A method for purifying bis-β-hydroxyethyl terephthalate, comprising evaporating or distilling hydroxyethyl terephthalate under reduced pressure to purify bis-β-hydroxyethyl terephthalate. 2. The crystallization of bis-β-hydroxyethyl terephthalate uses ethylene glycol as a main solvent,
The purification method according to claim 1, wherein the solution obtained by subjecting a solution containing bis-β-hydroxyethyl terephthalate as a main solute to a deionization step is carried out. 3. The method according to claim 1, wherein the evaporation or distillation is carried out at a temperature in the range of 130 to 250 ° C. 4. Evaporation or distillation is conducted at 300 Pa (2.25 Pa).
The method is carried out under a reduced pressure of not more than (mmHg) (absolute pressure).

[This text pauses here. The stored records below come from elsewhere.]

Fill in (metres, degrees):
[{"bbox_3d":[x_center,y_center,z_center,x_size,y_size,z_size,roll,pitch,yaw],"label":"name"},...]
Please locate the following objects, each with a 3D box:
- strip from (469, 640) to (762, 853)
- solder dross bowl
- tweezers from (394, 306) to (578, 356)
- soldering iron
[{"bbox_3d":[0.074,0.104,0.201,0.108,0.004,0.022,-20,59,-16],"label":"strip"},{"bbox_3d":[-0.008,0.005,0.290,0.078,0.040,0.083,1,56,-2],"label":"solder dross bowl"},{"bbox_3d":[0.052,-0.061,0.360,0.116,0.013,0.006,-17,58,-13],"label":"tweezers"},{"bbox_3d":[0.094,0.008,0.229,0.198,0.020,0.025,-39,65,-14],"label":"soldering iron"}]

Purification method as described. 5. A crude bis-β-hydroxyethyl terephthalate having a total content of said cations and anions of 4
The purification method according to claim 1, wherein the content is 0 ppm or less. 6. A crude bis-β-hydroxyethyl terephthalate having a total content of said cations and anions of 3
The purification method according to claim 1, wherein the content is 0 ppm or less. 7. The method according to claim 1, wherein the crude bis-β-hydroxyethyl terephthalate is derived from ethylene glycol depolymerization of polyethylene terephthalate. 8. The crude bis-β-hydroxyethyl terephthalate is derived from a product obtained by decationizing and / or deanionizing a reaction mixture obtained by ethylene glycol depolymerization of polyethylene terephthalate. 2. The purification method according to 1. 9. The reaction mixture is decolorized before decation treatment and / or deanion treatment.

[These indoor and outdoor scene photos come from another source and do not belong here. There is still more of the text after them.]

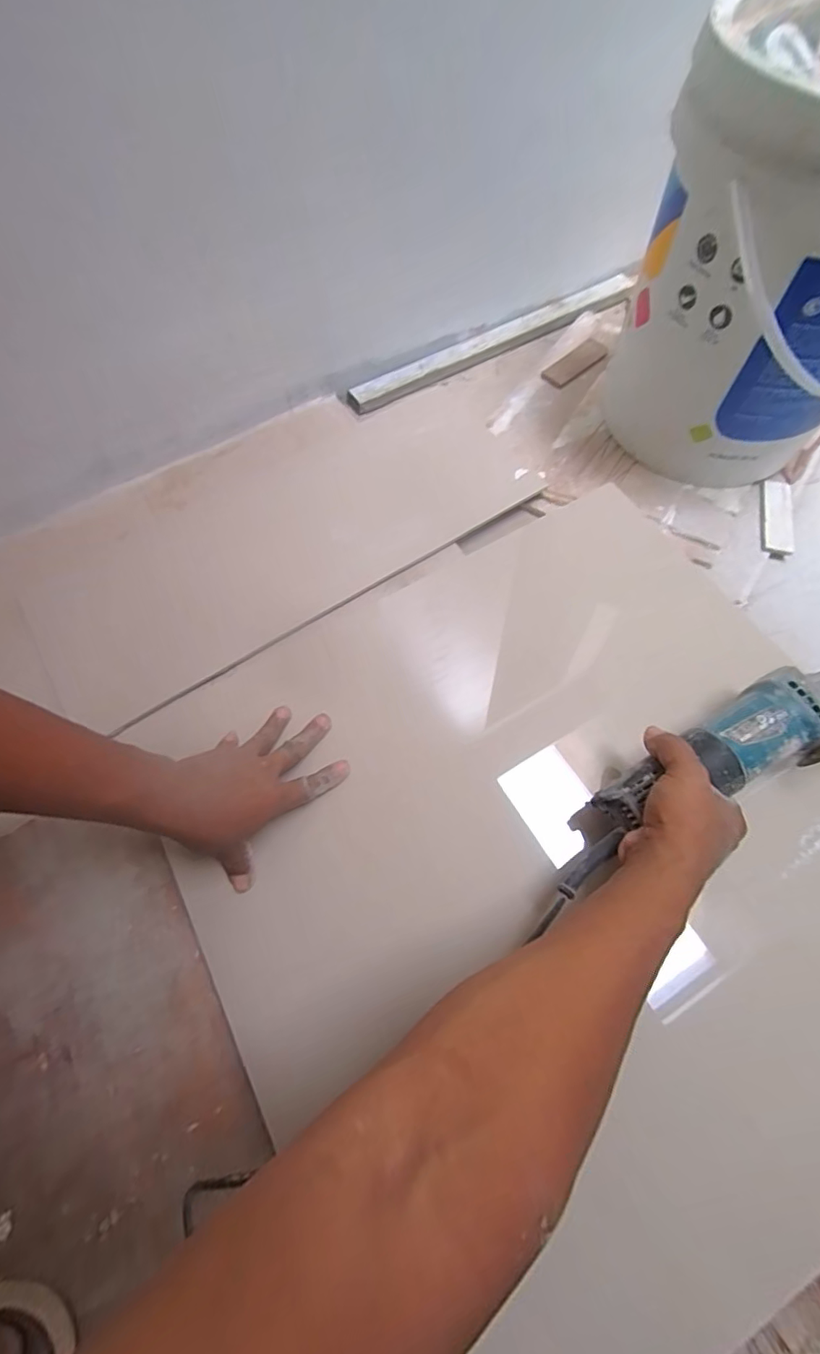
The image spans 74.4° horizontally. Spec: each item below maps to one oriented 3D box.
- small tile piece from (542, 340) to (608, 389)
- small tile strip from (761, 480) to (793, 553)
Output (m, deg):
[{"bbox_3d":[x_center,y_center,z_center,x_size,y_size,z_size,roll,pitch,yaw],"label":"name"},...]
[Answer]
[{"bbox_3d":[0.237,-0.447,0.771,0.109,0.007,0.043,-38,70,-15],"label":"small tile piece"},{"bbox_3d":[0.436,-0.191,0.640,0.038,0.005,0.106,11,66,7],"label":"small tile strip"}]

Purification method as described. 10. The purification method according to claim 1, wherein a purified bis-β-hydroxyethyl terephthalate having a total content of the cation and the anion of 15 ppm or less is obtained. 11. The method according to claim 1, wherein a purified bis-β-hydroxyethyl terephthalate having a total content of the cation and the anion of 5 ppm or less is obtained. 12. A purified bis-β-hydroxy-ester having a bis-β-hydroxyethyl terephthalate content of 97% by weight or more.
The purification method according to claim 1, wherein hydroxyethyl terephthalate is obtained. 13. Use of purified bis-β-hydroxyethyl terephthalate obtained by the purification method according to claim 1 for producing polyethylene terephthalate. 14. A method for producing polyethylene terephthalate, comprising polymerizing the purified bis-β-hydroxyethyl terephthalate obtained by the purification method according to claim 1 in the presence of a polycondensation catalyst. 15. A method for producing polyethylene terephthalate, comprising polymerizing purified bis-β-hydroxyethyl terephthalate and terephthalic acid obtained by the purification method according to claim 1 in the presence of a polycondensation catalyst.